Less than a year after successfully defending his doctoral dissertation, the Umbra Institute’s Professor Luca Gatti has published it as a book. 

 

A Woman at the Center of the Anti-Fascist Struggle

The historiography of Italians who fought against fascism in Europe has been overwhelmingly about italiani, not italiane–in other words, about male partisans, rather than the women who also fought. Professor Luca Gatti is part of the new wave of historical research into the women who were an integral part of that political (and military) movement. Gatti had already written a historical novel, Trentasei, on Mario Angeloni, a Perugian who left Italy to fight with the Spanish Republicans in 1936.

His dissertation, though, was Angeloni’s partner, Giaele Angeloni, who left to help the Republicans as well and fled only when the army under Franco was at the gates of Barcelona. Gatti recounts her vicissitudes–flight to France, then becoming the manager of an orphanage for refugee Spanish children in Savoy, then exile in Mexico, where she started a section of an Italian antifascist organization. 

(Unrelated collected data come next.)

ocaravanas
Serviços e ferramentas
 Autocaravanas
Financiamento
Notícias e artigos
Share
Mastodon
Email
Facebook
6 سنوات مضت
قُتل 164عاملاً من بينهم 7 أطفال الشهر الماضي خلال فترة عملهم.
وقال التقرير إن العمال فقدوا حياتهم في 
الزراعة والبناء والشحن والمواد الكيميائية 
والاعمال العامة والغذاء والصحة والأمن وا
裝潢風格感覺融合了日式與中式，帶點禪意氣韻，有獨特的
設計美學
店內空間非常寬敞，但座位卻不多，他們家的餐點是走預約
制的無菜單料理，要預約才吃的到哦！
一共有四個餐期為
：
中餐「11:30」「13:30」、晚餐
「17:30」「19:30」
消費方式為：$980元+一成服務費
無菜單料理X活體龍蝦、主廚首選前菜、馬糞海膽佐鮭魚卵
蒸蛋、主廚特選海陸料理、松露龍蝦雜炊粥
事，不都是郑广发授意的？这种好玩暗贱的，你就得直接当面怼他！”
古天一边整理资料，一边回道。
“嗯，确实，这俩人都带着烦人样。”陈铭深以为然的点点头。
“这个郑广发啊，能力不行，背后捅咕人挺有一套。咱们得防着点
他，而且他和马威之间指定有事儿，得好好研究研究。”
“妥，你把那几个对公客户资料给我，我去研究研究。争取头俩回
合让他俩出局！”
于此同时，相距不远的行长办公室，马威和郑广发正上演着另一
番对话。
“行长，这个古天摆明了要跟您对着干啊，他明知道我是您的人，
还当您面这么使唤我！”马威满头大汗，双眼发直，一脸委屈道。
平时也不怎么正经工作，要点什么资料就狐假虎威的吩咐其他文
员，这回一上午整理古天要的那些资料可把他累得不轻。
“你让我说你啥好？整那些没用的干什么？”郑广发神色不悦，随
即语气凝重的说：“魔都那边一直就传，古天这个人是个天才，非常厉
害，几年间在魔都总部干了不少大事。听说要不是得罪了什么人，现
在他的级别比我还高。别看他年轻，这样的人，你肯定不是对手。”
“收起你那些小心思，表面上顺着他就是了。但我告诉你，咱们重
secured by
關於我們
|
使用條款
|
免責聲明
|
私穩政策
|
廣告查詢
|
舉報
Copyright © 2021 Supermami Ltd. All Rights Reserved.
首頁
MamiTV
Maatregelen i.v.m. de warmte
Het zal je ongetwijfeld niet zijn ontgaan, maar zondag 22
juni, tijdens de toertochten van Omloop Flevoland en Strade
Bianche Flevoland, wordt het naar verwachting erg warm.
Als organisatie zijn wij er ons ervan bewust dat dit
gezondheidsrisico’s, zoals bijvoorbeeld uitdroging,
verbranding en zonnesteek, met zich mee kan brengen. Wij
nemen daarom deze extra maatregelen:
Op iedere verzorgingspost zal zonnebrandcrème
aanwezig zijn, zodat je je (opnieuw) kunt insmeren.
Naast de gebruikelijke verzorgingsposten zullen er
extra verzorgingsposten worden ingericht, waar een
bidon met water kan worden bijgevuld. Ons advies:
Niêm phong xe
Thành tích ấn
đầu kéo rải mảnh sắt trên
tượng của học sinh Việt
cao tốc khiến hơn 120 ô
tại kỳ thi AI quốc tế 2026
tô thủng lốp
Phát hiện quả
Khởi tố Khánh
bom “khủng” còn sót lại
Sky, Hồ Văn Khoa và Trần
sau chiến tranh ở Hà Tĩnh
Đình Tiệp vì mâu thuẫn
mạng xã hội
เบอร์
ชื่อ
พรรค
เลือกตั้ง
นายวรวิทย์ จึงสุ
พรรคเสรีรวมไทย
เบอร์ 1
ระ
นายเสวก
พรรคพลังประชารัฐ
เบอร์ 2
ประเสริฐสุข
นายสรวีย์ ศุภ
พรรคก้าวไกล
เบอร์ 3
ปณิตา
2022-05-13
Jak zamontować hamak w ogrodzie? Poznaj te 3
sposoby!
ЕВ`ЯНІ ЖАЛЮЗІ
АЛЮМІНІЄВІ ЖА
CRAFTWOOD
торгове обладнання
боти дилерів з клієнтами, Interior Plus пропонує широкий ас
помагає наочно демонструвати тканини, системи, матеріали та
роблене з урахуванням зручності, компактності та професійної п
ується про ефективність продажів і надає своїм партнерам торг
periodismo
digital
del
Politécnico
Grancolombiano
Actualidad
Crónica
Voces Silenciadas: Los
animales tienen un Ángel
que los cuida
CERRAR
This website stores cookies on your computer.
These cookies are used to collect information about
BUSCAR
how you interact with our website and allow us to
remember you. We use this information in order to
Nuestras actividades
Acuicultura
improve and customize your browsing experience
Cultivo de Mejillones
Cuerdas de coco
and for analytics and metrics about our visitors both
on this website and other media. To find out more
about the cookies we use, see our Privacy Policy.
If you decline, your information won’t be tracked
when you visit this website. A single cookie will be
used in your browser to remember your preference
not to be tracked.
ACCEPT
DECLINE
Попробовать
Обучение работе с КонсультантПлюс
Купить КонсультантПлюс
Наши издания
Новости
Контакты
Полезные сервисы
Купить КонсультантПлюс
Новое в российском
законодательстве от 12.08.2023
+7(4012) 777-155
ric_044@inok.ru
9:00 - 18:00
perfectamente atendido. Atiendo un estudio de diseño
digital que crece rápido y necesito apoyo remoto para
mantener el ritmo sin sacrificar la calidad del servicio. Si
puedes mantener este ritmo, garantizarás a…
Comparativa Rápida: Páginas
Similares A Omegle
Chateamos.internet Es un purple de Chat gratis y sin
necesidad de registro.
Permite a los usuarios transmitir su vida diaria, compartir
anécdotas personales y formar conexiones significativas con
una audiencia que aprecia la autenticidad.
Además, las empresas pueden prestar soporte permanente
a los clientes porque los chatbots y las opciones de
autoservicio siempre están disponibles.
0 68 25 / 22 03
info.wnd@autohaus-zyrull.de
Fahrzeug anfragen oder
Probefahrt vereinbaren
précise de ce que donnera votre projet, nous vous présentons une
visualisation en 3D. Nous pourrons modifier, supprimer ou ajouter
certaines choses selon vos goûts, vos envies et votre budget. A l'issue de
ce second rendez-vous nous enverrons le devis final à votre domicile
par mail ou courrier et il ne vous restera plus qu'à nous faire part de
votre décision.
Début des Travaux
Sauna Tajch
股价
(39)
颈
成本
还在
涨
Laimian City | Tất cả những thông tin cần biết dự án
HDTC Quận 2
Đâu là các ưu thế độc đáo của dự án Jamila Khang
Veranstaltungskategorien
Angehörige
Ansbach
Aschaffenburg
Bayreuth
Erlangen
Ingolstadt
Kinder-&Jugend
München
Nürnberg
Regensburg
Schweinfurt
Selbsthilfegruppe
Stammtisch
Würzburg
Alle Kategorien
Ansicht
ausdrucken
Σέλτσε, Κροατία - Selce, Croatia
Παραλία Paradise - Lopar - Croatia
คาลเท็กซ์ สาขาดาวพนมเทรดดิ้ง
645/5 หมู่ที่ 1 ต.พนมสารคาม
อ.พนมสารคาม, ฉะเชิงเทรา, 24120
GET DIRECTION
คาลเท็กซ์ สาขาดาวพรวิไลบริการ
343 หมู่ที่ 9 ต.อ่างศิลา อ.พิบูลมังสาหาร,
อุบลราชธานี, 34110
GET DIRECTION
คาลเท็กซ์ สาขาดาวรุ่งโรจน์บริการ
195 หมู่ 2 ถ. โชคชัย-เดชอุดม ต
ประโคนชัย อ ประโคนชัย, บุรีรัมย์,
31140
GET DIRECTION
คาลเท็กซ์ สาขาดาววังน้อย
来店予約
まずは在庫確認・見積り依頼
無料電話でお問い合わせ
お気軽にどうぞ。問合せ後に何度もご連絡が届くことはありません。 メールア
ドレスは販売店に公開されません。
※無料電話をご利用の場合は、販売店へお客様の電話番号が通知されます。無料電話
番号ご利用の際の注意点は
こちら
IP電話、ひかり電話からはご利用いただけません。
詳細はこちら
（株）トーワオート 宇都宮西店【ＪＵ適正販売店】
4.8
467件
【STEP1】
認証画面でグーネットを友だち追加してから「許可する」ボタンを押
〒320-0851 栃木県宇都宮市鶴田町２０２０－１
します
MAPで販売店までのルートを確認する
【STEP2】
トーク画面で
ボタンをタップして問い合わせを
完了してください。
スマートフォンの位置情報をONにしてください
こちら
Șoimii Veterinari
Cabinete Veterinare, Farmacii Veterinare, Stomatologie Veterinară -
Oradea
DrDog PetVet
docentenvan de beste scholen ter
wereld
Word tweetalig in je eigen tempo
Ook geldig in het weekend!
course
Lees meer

A Series of Book Presentations

Gatti presented his books in the prestigious National Archives in Perugia, where one of the professors who introduced him as an intellettuale poliedrico (“a Renaissance man”) to the large crowd assembled. Gatti has been invited to present the book locally at the Feltrinelli bookstore and the national association of partisans, as well as Fondazione Fratelli Roselli (in Florence) and the Fondazione Pietro Nenni (in Rome). The Fondazione Nenni actually organized the publishing of the book given its significance for the new historiography of Italy’s anti-fascist struggle. 

Gatti said that his next book will be a return to fiction to shake off all the archival dust accumulated during his years of research for his dissertation.